From: Vlastimil Babka <vbabka@suse.cz>
To: Mel Gorman <mgorman@suse.de>
Cc: Johannes Weiner <hannes@cmpxchg.org>,
Andrew Morton <akpm@linux-foundation.org>,
Joonsoo Kim <iamjoonsoo.kim@lge.com>,
linux-mm@kvack.org, linux-kernel@vger.kernel.org,
kernel-team@fb.com
Subject: Re: [PATCH] mm, compaction: direct freepage allocation for async direct compaction
Date: Fri, 24 Nov 2017 14:49:34 +0100 [thread overview]
Message-ID: <fa70766d-9251-21e7-d6be-868347523f4e@suse.cz> (raw)
In-Reply-To: <20171124105750.pwixg6wg3ifkldil@suse.de>
On 11/24/2017 11:57 AM, Mel Gorman wrote:
> On Thu, Nov 23, 2017 at 10:15:17PM +0100, Vlastimil Babka wrote:
>> Hmm this really reads like about the migration scanner. That one is
>> unchanged by this patch, there is still a linear scanner. In fact, it
>> gets better, because now it can see the whole zone, not just the first
>> 1/3 - 1/2 until it meets the free scanner (my past observations). And
>> some time ago the async direct compaction was adjusted so that it only
>> scans the migratetype matching the allocation (see
>> suitable_migration_source()). So to some extent, the cleaning already
>> happens.
>>
>
> It is true that the migration scanner may see a subset of the zone but
> it was important to avoid a previous migration source becoming a
> migration target. The problem is completely different when using the
> freelist as a hint.
I think fundamentally the problems are the same when using freelist
exclusively, or just as a hint, as there's no longer the natural
exclusivity where some pageblocks are used as migration source and
others as migration target, no?

#### Records
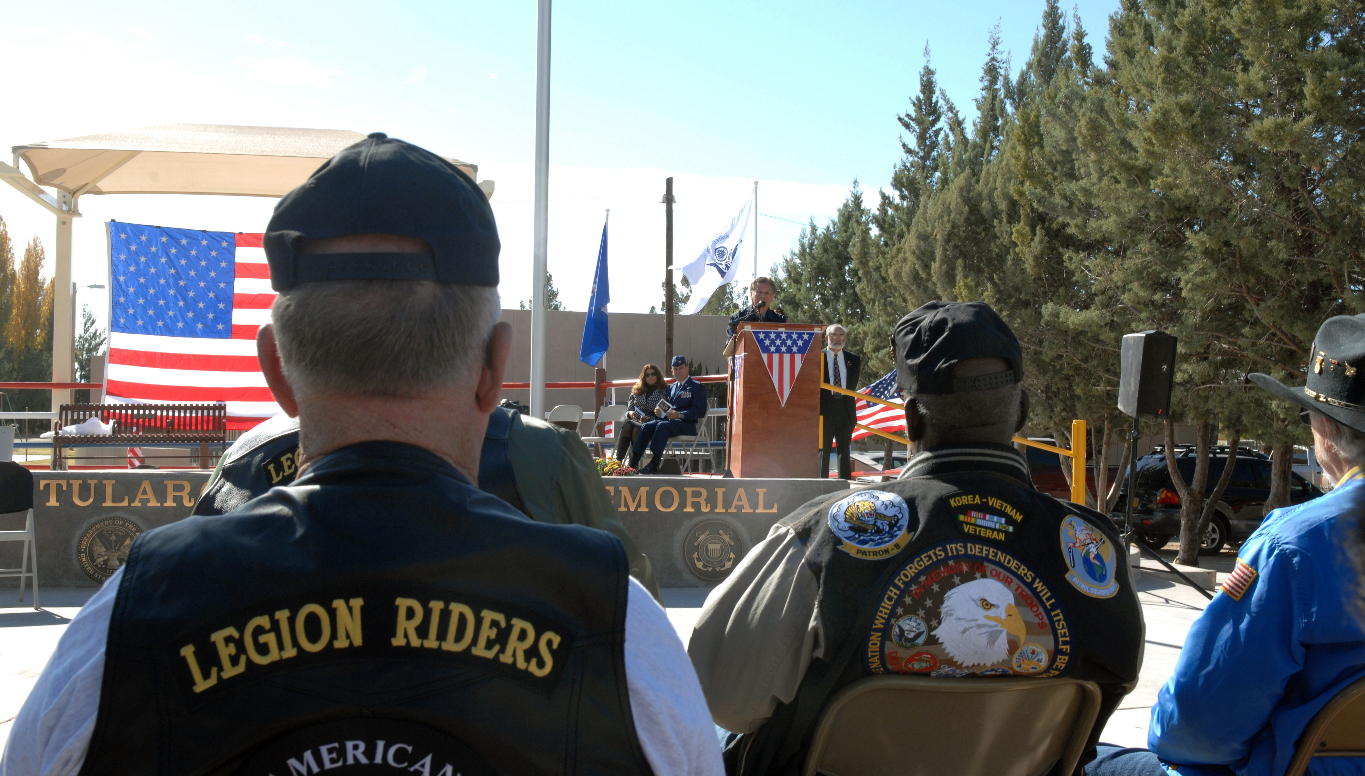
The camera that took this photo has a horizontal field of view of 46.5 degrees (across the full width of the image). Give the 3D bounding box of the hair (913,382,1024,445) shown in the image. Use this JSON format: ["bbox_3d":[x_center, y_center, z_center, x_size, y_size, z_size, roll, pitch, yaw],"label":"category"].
[{"bbox_3d":[0.443,0.037,2.470,0.155,0.100,0.140,1,-2,-12],"label":"hair"}]

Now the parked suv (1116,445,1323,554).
[{"bbox_3d":[9.683,1.945,27.317,4.500,1.720,1.840,2,-2,-19],"label":"parked suv"}]

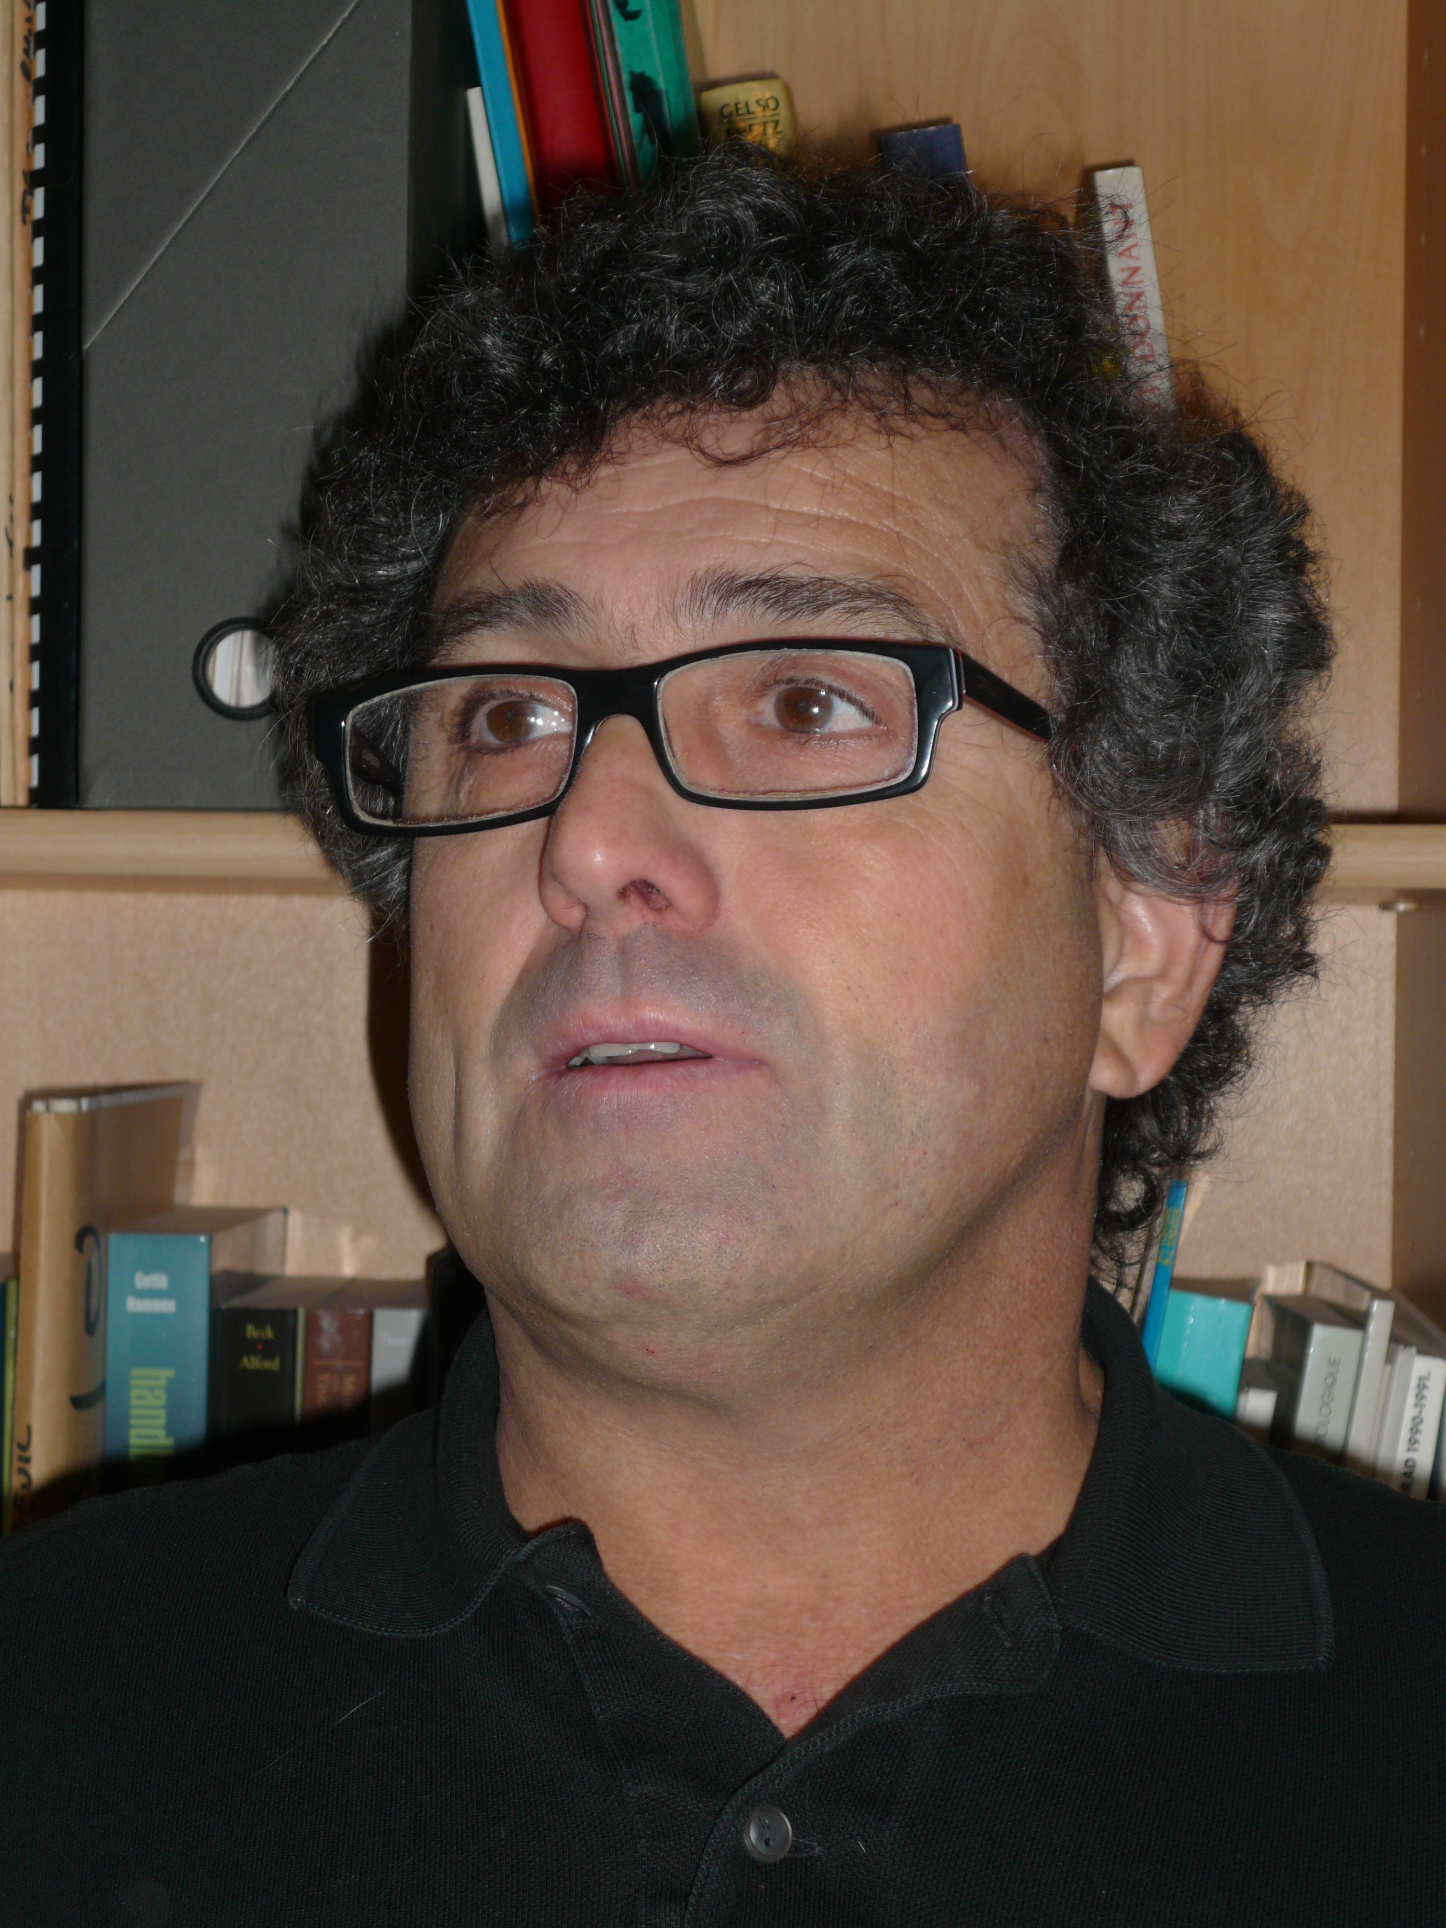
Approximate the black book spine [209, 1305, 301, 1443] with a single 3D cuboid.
[{"bbox_3d":[-0.145,0.224,1.418,0.029,0.230,0.152,1,-1,1],"label":"black book spine"}]

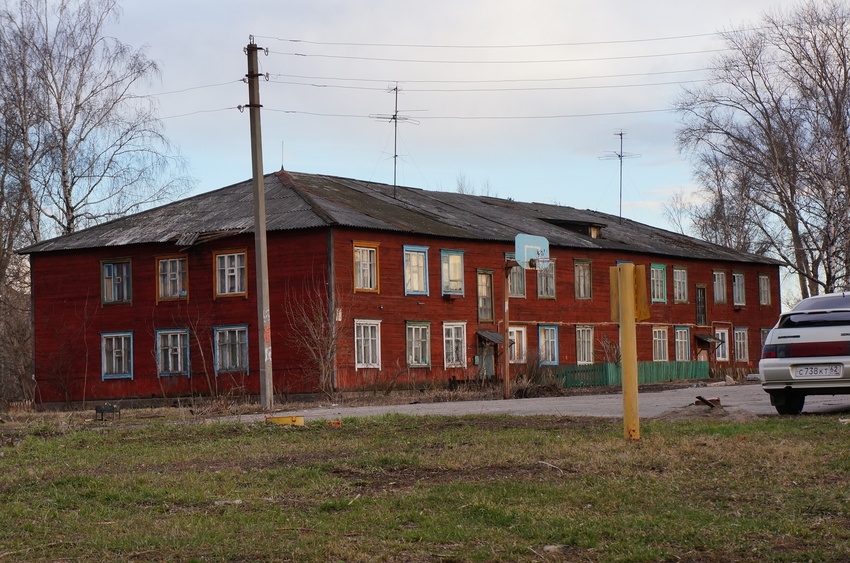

#### Exercise aim
In the email about the compaction patch, which function is cited as showing that async direct compaction scans only the migratetype matching the allocation?

#### Solution
suitable_migration_source()